TeamSurv has also come 2nd in the UK arm of the European Satellite Navigation Challenge (ESNC). The ESNC is a competition aimed at stimulating new innovations in satellite navigation for use in technologies like smart phone apps and location-based services. 93 business ideas were put before the UK judging panel. The UK winners, ManagePlaces, produce a smartphone application for geotagging documents and other pieces of information in project management and workflow applications.

TeamSurv say that these two wins show the increasing awareness of the poor quality of data on the depths of our seas – we know the surface of the moon in more detail than our seabed – and the increasing realisation and acceptance that TeamSurv’s crowd sourcing approach is the best route for filling this data gap.

Crowdsourcing was dismissed by the hydrographic community when TeamSurv started in 2009, but now key figures such as Robert Ward, President of the IHO, and Tom Karstner, the UK National Hydrographer, are publicly stating that crowd sourcing is the way to go for filling the data gap, with higher precision commercial surveys being reserved for critical areas.

Having accurate depth data is important for a wide range of applications in addition to that of safe navigation.

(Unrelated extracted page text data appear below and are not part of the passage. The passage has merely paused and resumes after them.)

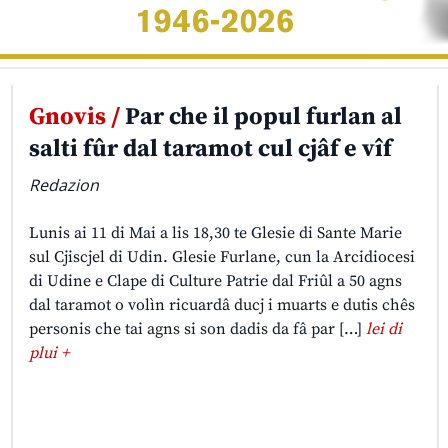
Gnovis /
Par che il popul furlan al
salti fûr dal taramot cul cjâf e vîf
Redazion
Lunis ai 11 di Mai a lis 18,30 te Glesie di Sante Marie
sul Cjiscjel di Udin. Glesie Furlane, cun la Arcidiocesi
di Udine e Clape di Culture Patrie dal Friûl a 50 agns
dal taramot o volìn ricuardâ ducj i muarts e dutis chês
personis che tai agns si son dadis da fâ par […]
lei di
plui +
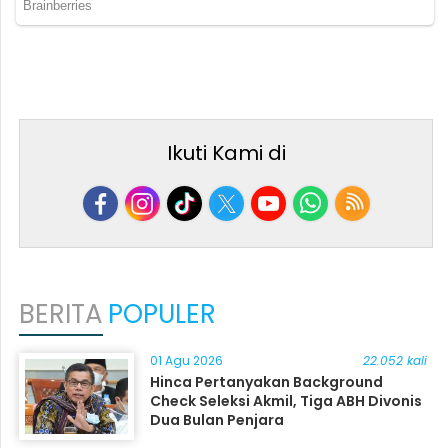
Ikuti Kami di
BERITA
POPULER
01 Agu 2026
22.052 kali
Hinca Pertanyakan Background
Check Seleksi Akmil, Tiga ABH Divonis
Dua Bulan Penjara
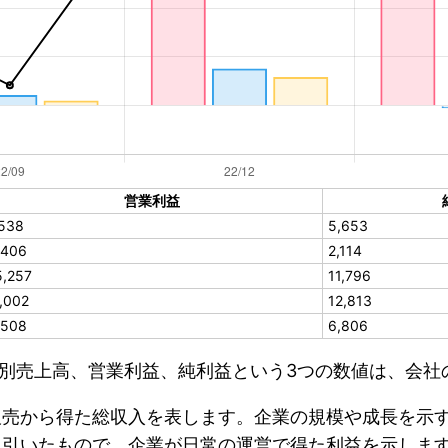
営業利益
,538
5,653
,406
2,114
5,257
11,796
1,002
12,813
,508
6,806
別売上高、営業利益、純利益という3つの数値は、会社
販売から得た総収入を表します。企業の規模や成長を示
し引いたもので、企業が日常の運営で得た利益を示しま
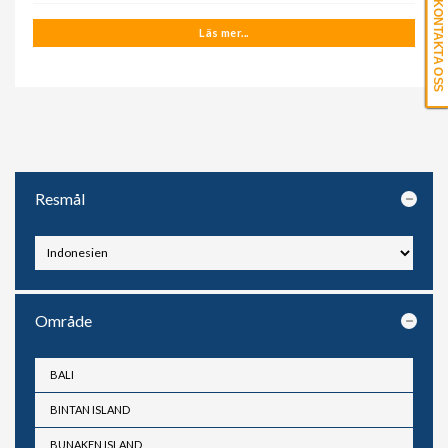
KONTAKTA OSS
Läs mer...
Resmål
Område
BALI
BINTAN ISLAND
BUNAKEN ISLAND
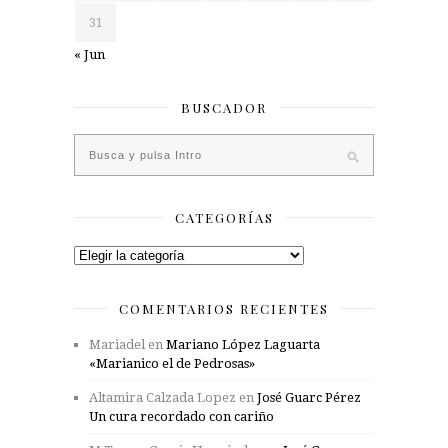
31
« Jun
BUSCADOR
CATEGORÍAS
Categorías
COMENTARIOS RECIENTES
Mariadel
en
Mariano López Laguarta
«Marianico el de Pedrosas»
Altamira Calzada Lopez
en
José Guarc Pérez
Un cura recordado con cariño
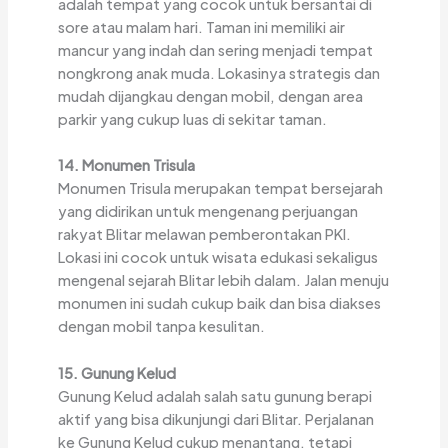
adalah tempat yang cocok untuk bersantai di
sore atau malam hari. Taman ini memiliki air
mancur yang indah dan sering menjadi tempat
nongkrong anak muda. Lokasinya strategis dan
mudah dijangkau dengan mobil, dengan area
parkir yang cukup luas di sekitar taman.
14. Monumen Trisula
Monumen Trisula merupakan tempat bersejarah
yang didirikan untuk mengenang perjuangan
rakyat Blitar melawan pemberontakan PKI.
Lokasi ini cocok untuk wisata edukasi sekaligus
mengenal sejarah Blitar lebih dalam. Jalan menuju
monumen ini sudah cukup baik dan bisa diakses
dengan mobil tanpa kesulitan.
15. Gunung Kelud
Gunung Kelud adalah salah satu gunung berapi
aktif yang bisa dikunjungi dari Blitar. Perjalanan
ke Gunung Kelud cukup menantang, tetapi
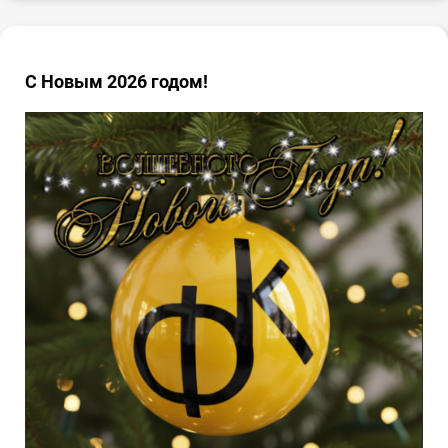
С Новым 2026 годом!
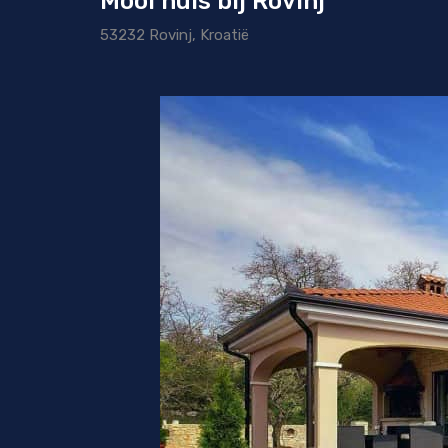
Mooi huis bij Rovinj
53232 Rovinj, Kroatië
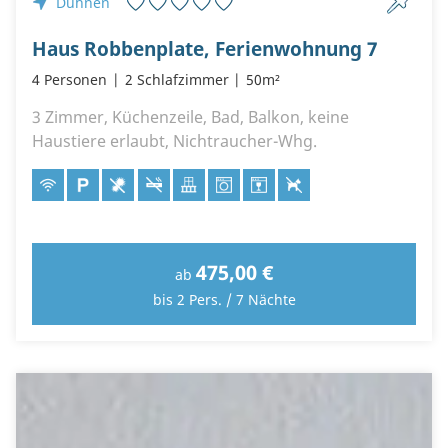
Duhnen
Haus Robbenplate, Ferienwohnung 7
4 Personen
2 Schlafzimmer
50m²
3 Zimmer, Küchenzeile, Bad, Balkon, keine
Haustiere erlaubt, Nichtraucher-Whg.
475,00 €
ab
bis 2 Pers. / 7 Nächte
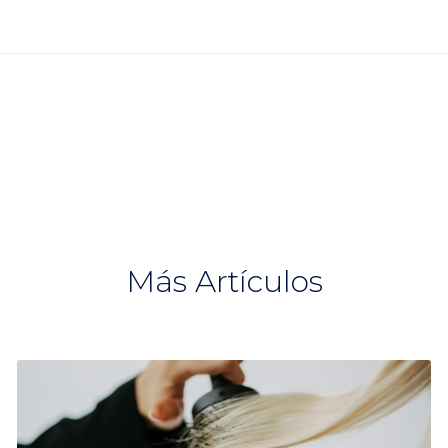
Más Artículos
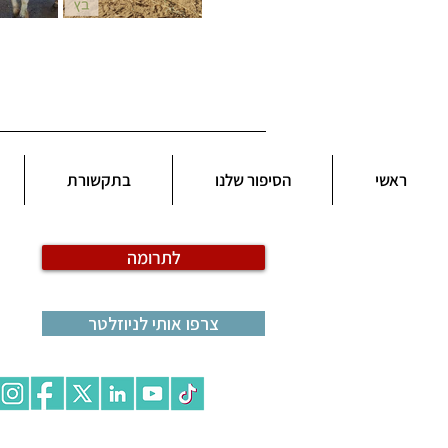
ראשי
הסיפור שלנו
בתקשורת
לתרומה
צרפו אותי לניוזלטר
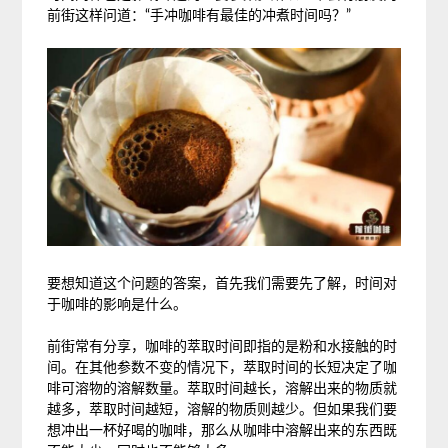
前街这样问道：“手冲咖啡有最佳的冲煮时间吗？”
要想知道这个问题的答案，首先我们需要先了解，时间对
于咖啡的影响是什么。
前街常有分享，咖啡的萃取时间即指的是粉和水接触的时
间。在其他参数不变的情况下，萃取时间的长短决定了咖
啡可溶物的溶解数量。萃取时间越长，溶解出来的物质就
越多，萃取时间越短，溶解的物质则越少。但如果我们要
想冲出一杯好喝的咖啡，那么从咖啡中溶解出来的东西既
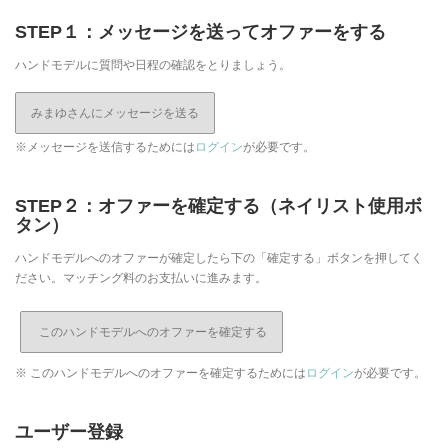
STEP１：メッセージを送ってオファーをする
ハンドモデルに質問や日程の確認をとりましょう。
みまゆさんにメッセージを送る
※メッセージを送信するためには
ログイン
が必要です。
STEP２：オファーを確定する（ネイリスト使用ボ
タン）
ハンドモデルへのオファーが確定したら下の「確定する」ボタンを押してく
ださい。マッチング料のお支払いに進みます。
※ このハンドモデルへのオファーを確定するためには
ログイン
が必要です。
ユーザー登録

These include scientific and environmental measuring and monitoring of the maritime environment, ensuring the sustainability of fishing, providing sea bed data for offshore oil, gas and renewables, and monitoring erosion and movements in the sea bed for planning and managing ports and harbours, dredging and sea defences.

Many areas of our seas are almost totally unsurveyed, for example over 80% of the Pacific islands, and even in developed countries such as the United Kingdom over 50% of our coastal waters are reported by the UKHO as being inadequately surveyed. Professional surveys are very expensive (at about £1500 per square kilometre), and governments’ expenditure on surveying is shrinking in most countries.

TeamSurv will use these new resources first of all to establish a sustainable future for the project. It will also upgrade its servers, recruit more participating vessels (with commercial shipping and fishing fleets now joining as well as leisure craft), and provide its data to a wider range of users.